Historians generally locate the emergence of the methods shaping the university concept in Ancient Greece where Socrates espoused the value of inquiry and thinking and their importance in attaining a “good” and meaningful life. The objective of the Socratic Method was to identify questions and methods of inquiry that lead to broad and deep understanding and not to simply arrive at an answer. “What is beauty?” “What is the right thing to do?” “What is wisdom?” “What is piety?” “How can we know when an answer is adequate? “As important as what was taught was why we should teach and why we should teach the young with special concern and attention.
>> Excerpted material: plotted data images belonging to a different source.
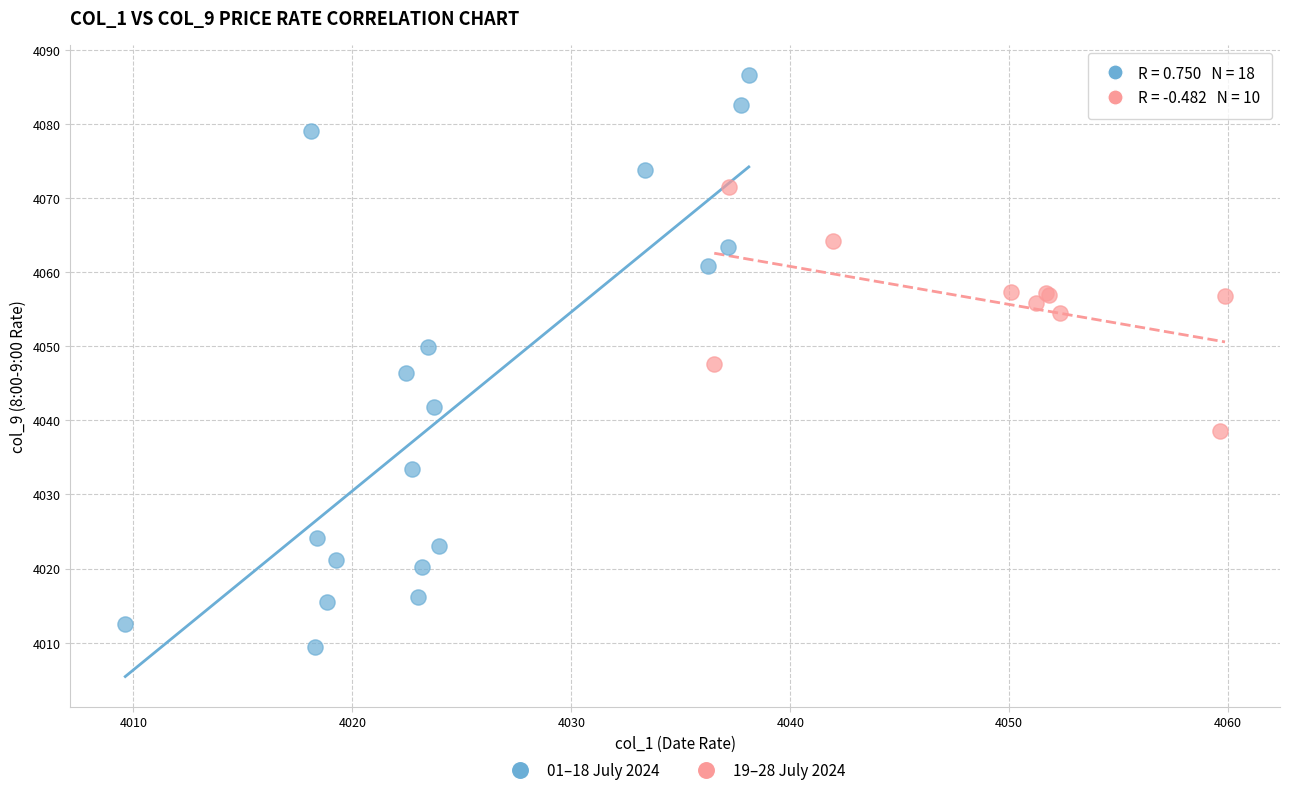

What are all the series names shown in the legend?

01–18 July 2024, 19–28 July 2024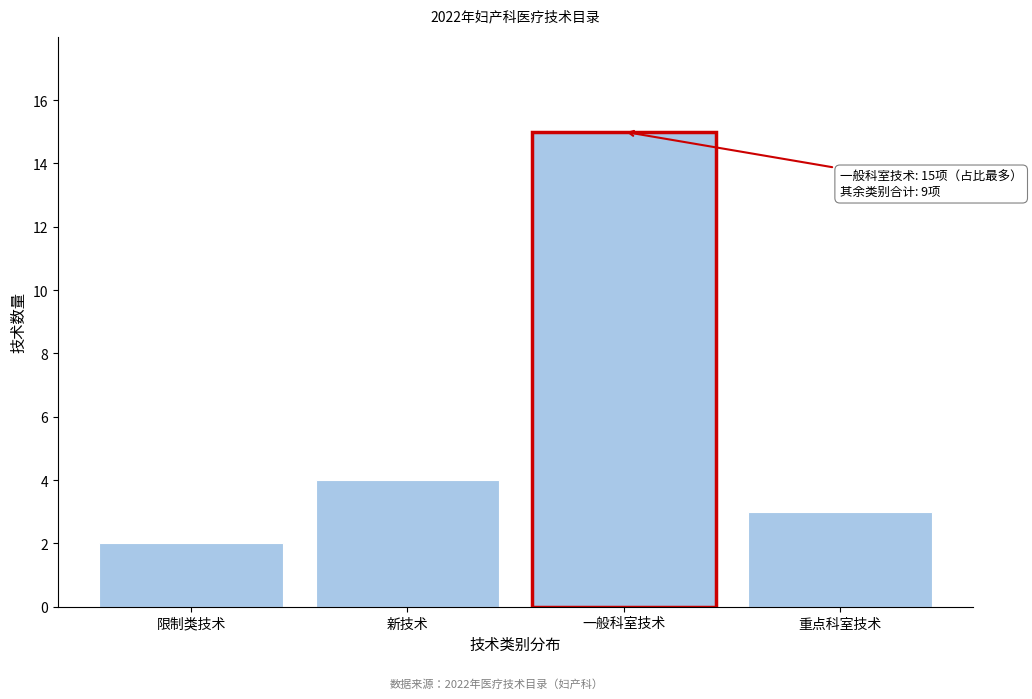

Reading right to left, list all the values displayed in this chart.

3	15	4	2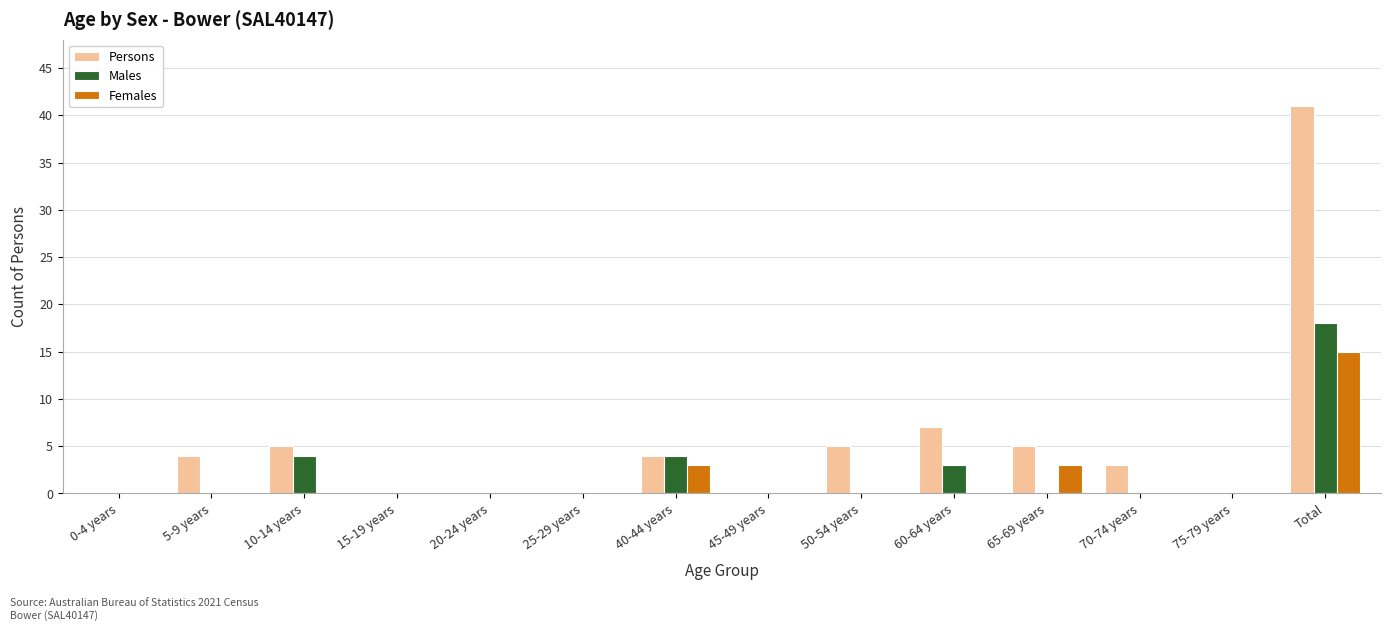

Which series changed the most between 20-24 years and 60-64 years?

Persons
The young, the Greeks posited, must learn to think so that they could be and remain free. The Greeks believed that knowledge and freedom were inseparably linked.
The origins of modern higher education are best revealed in the medieval universities of Europe, beginning in Italy at Salerno (9th century) and Bologna (11th century). The word “university” comes from the Latin term universitas and means the student body. The monastic clergy respected and embraced the conviction of the Greeks that freedom is held fast by character, developed by discipline and informed by reason and that both of these qualities are essential foundations for the young. Those who founded the first universities held to the tradition that instruction is best delivered by masters who mentor their students by providing both information and scholarly example.
In 1115 the great university of Oxford assembled the priests of the Priory of St. Augustine to create a center of learning. Like Oxford, Cambridge, founded in 1209, also emerged from the spiritual community of the cathedral school. Universities like Villanova, in Philadelphia, continue to be administered by clergy and to preserve this rich history in the repository of the Augustinian Historical Institute on their campus.
Today’s public institutions, while secular, continue to embrace the “life of the mind” and the ethos of intellectual rigor and reasoned inquiry. Each installation of a new university leader reminds us of this heritage and of our obligations to protect freedom of thought and inquiry and to pursue “truth and beauty.”